B. Necessity of an International Regime: Lack of a Binding Nature of the Moon Agreement

While debating the necessity of the establishment of an international regime to govern commercial activities in the outer space, it is pertinent to note that the Moon Agreement has been ratified or acceded to only by twenty-two State parties, the majority of whom are not spacefaring nations. For this reason, it is considered a failed Convention and its provisions do not bind the non-signatories of the Moon Agreement to it. Thus, the provision in the Moon Agreement that mandates the establishment of an international regime before the commencement of any exploitation activities is deemed to be inapplicable to most States. However, despite this, many spacefaring and non-spacefaring nations have come up with their own domestic legislations that provide for and govern the exploitation of lunar resources for commercial purposes, thus, giving domestic legitimacy to commercial activities that may be conducted in the outer space.

C. Domestic Legislations Encouraging Lunar Mining through its Allowance

The United States of America, in 2015, provided legitimacy to commercial activities by private entities on the lunar surface through the enactment of the U.S. Commercial Space Launch Competitiveness Act, 2015. It further provided that any American citizen engaged in such activity shall have the right to own, keep, use, and sell the spoils of such activities, thus, providing the citizens with proprietary rights as well. It must be noted that proprietary rights over any natural resources of the moon have been prohibited by Article 11(3) of the Moon Agreement. However, as previously stated, the binding nature of the Moon Agreement is questionable, and it is yet to be seen how States approach this conundrum if a dispute were to arise.

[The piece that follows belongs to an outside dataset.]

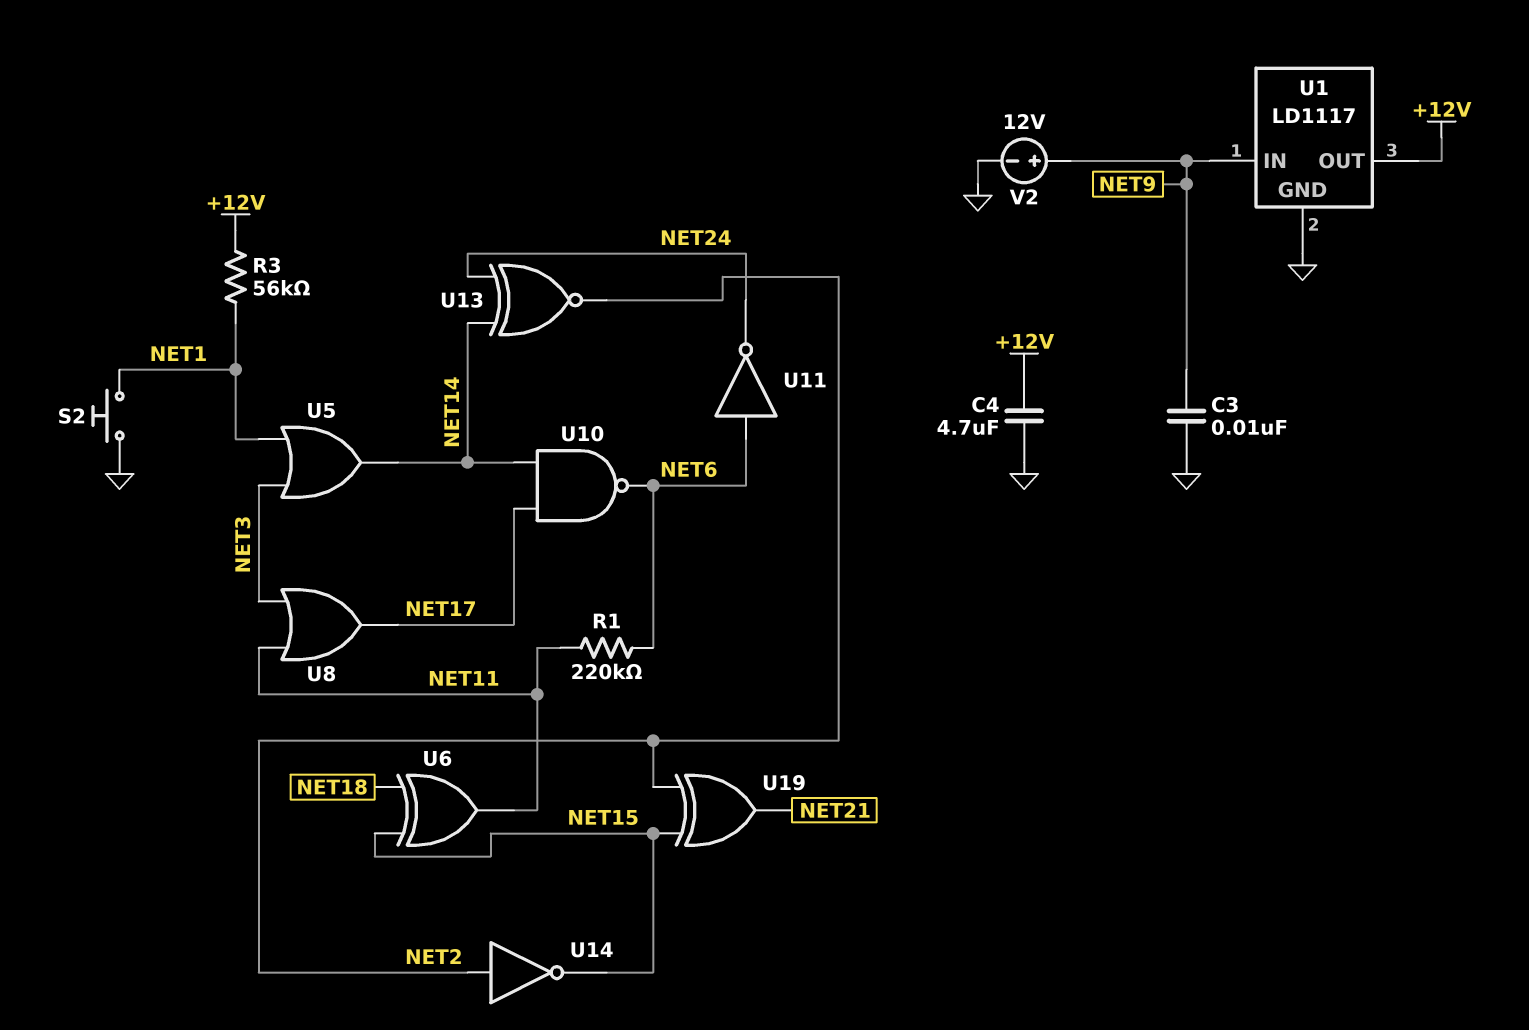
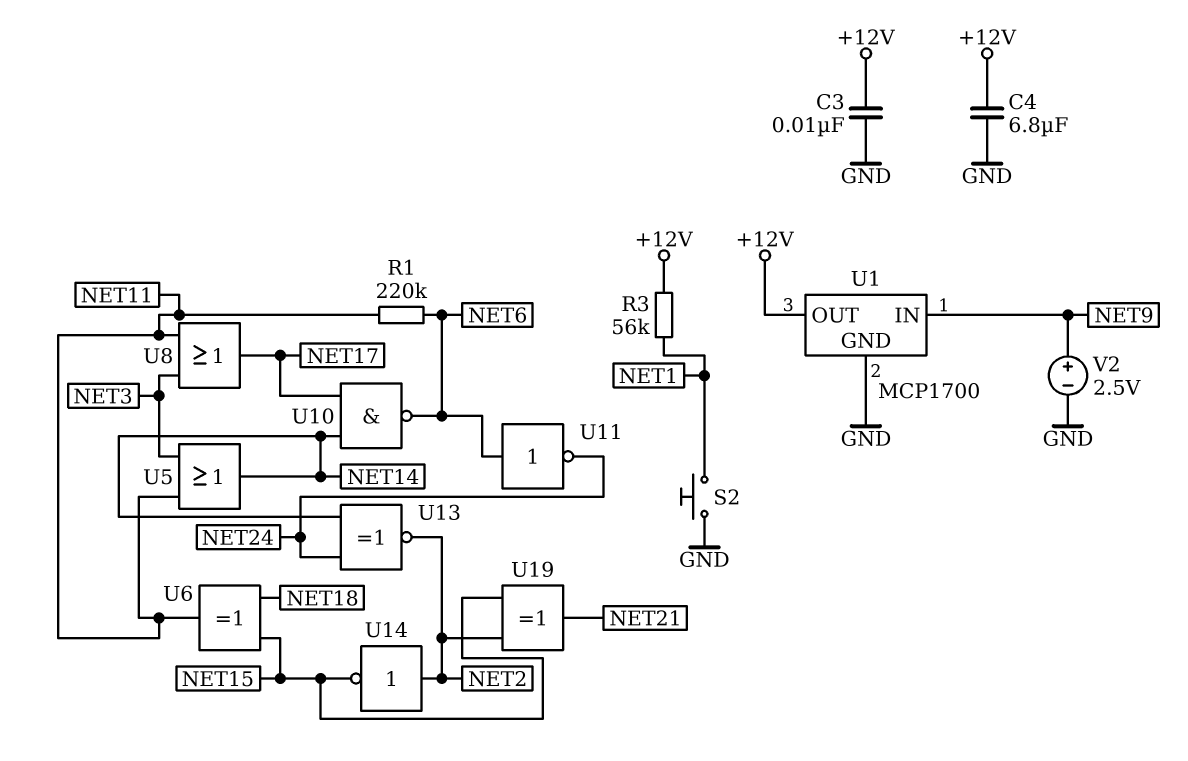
C3: 10nF (GND, NET9) -> 10nF (+12V, GND)
C4: 4.7uF (+12V, GND) -> 6.8uF (+12V, GND)
U1: LD1117 -> MCP1700
U5: OR (in NET1, in NET3, out NET14) -> OR (in NET3, in NET11, out NET14)
V2: 12V (plus NET9, minus GND) -> 2.5V (plus NET9, minus GND)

The same proprietary rights have also been provided by Luxembourg to its private mining companies through its Draft Law on the Exploration and Use of Space Resources that was adopted in 2017. It has further gone on to set up a $227 million fund as an incentive to mining companies to establish their offices and make the country the centre for space mining innovation. Thus, though there still exists a lack of an ‘international’ regime, States have come up with their own laws to encourage and enable the practice of commercial activities in the outer space.


Through the discussions above, it is evident that lunar mining has not been explicitly barred by the Outer Space Treaty and the Moon Agreement. The requirement under the Moon Agreement for an international regime has been attempted to be fulfilled by States through the enactment of domestic legislations that accord legitimacy to commercial activities in the outer space. This legitimacy has also been extended to activities conducted by private players.

Such an allowance may lead to concerns of proper appropriation and utilisation of resources, claims of sovereignty and territory over the surface of the moon, and many other things; however, at present, it is yet to be seen how the international community approaches the realm of lunar mining through a legal perspective.

[i] Ricky J. Lee, Law And Regulation Of Commercial Mining Of Minerals In Outer Space, 101 (Springer 2012).